Functional impact scores (FIS) were derived based on positional overlapping of SARS-CoV-2 S regions and by summing up the sequence features of concern (SFoC) scores. SFoC scores were calculated based on variant impact on replication, immune evasion, or binding to angiotensin-converting enzyme 2 (ACE2) receptors or monoclonal antibodies and variant neutralization by vaccination or previous infection. Composite scores (CS) were calculated by summing up the sequence prevalence scores (SPS) and functional impact scores. Emerging lineage scores were calculated from GISAIDA data between December 2021 and January 2022 by summing up scores of lineages with growth rates >15.
The team identified 75 regions on SARS-CoV-2 S RBD that significantly impacted the binding of ≤4 antibodies and 36 regions with a significant impact on the binding of vaccine or convalescent sera antibodies. Twelve sites with ≥1 mutations exceeding the threshold (>0.1) were identified as indicative of enhanced ACE2 affinity, of which site number 501 was a site of multiple conformational changes in SARS-CoV-2 S RBD binding interactions with ACE2.
Important sites of adaptive immune responses and SARS-CoV-2 tropism were N-terminal domain (NTD) sites 14 to 20, 140 to 158, 245 to 264, site 614 of SARS-CoV-2 S, and sites 671 to 692 of cleavage of furin protein. Epidemiological data for Omicron showed low SPS but considerably high FIS and resultant high CS values. CS could also quantify slight differences in covariates of a single clade. BA.1 was the predominant Omicron lineage in December 2021 and showed the highest emerging lineage score.
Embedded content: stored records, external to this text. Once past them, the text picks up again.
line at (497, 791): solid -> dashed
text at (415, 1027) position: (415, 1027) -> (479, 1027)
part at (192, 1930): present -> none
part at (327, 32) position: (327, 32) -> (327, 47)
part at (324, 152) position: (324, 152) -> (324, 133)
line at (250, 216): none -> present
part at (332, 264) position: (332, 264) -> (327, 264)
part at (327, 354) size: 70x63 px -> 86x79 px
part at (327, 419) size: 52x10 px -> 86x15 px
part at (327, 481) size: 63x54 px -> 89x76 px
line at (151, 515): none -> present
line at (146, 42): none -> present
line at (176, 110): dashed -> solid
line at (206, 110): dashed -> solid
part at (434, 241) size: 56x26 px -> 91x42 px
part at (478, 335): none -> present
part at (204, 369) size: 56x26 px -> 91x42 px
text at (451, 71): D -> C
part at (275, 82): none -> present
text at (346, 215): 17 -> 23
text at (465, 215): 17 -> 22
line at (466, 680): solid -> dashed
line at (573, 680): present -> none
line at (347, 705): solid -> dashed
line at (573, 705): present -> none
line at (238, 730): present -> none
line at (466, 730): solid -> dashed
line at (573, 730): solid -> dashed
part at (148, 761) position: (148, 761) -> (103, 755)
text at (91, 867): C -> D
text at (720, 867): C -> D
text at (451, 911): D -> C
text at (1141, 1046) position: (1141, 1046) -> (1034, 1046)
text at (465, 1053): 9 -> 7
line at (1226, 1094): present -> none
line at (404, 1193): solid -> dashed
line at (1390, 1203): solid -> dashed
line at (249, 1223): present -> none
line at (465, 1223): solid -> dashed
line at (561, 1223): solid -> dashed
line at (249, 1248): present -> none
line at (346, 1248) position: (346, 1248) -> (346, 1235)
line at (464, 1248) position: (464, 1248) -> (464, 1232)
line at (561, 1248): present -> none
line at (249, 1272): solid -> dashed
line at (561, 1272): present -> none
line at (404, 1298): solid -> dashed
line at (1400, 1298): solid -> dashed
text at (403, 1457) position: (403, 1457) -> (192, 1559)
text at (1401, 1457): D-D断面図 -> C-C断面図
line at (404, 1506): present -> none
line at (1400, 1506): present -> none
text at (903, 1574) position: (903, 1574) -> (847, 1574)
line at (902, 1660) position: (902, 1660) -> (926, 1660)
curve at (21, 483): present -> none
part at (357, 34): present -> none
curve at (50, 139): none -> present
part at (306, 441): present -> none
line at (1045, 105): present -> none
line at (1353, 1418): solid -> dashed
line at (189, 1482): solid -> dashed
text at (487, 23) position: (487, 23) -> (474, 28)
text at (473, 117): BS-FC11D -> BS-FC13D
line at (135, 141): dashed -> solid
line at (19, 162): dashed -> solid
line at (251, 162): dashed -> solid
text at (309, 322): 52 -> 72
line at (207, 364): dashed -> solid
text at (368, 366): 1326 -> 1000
By January 2022, Omicron lineages such as BA.1, BA.1.1, and BA.2 evolved with multiple covariates. BA.2 variant constellation was identical to Omicron BA.1 with multiple unique mutational sites. Mutant BA.1 (with R346K mutation) exhibited higher functional impact scores than Omicron BA.1. Contrastingly, many covariates showed sequence prevalence scores as 0, indicative of no significant threat by their growth changes.
Before January 2022, the N440K, G446S, L24-, R346K, A701V, and L452R mutations appeared sporadically, and mutation dynamics plotting showed that G446S and R346K mutations were less prevalent, whereas L24- was concomitantly more prevalent. The finding indicated a fitness advantage for variants containing L24- and could aid in distinguishing between BA.2 and BA.1.
Overall, the study findings highlighted a novel computational spatiotemporal framework for early detection of SARS-CoV-2 variants based on their sequence prevalence, mutation prevalence, and mutational impacts on SARS-CoV-2 functions such as binding with ACE2 receptors. There were a few challenges in framework development, such as ambiguity fluctuations in sequence data during Delta and Omicron variant emergence, accurate data quantification for computation, and analyzing data that is enormous and continually increasing.
medRxiv publishes preliminary scientific reports that are not peer-reviewed and, therefore, should not be regarded as conclusive, guide clinical practice/health-related behavior, or treated as established information.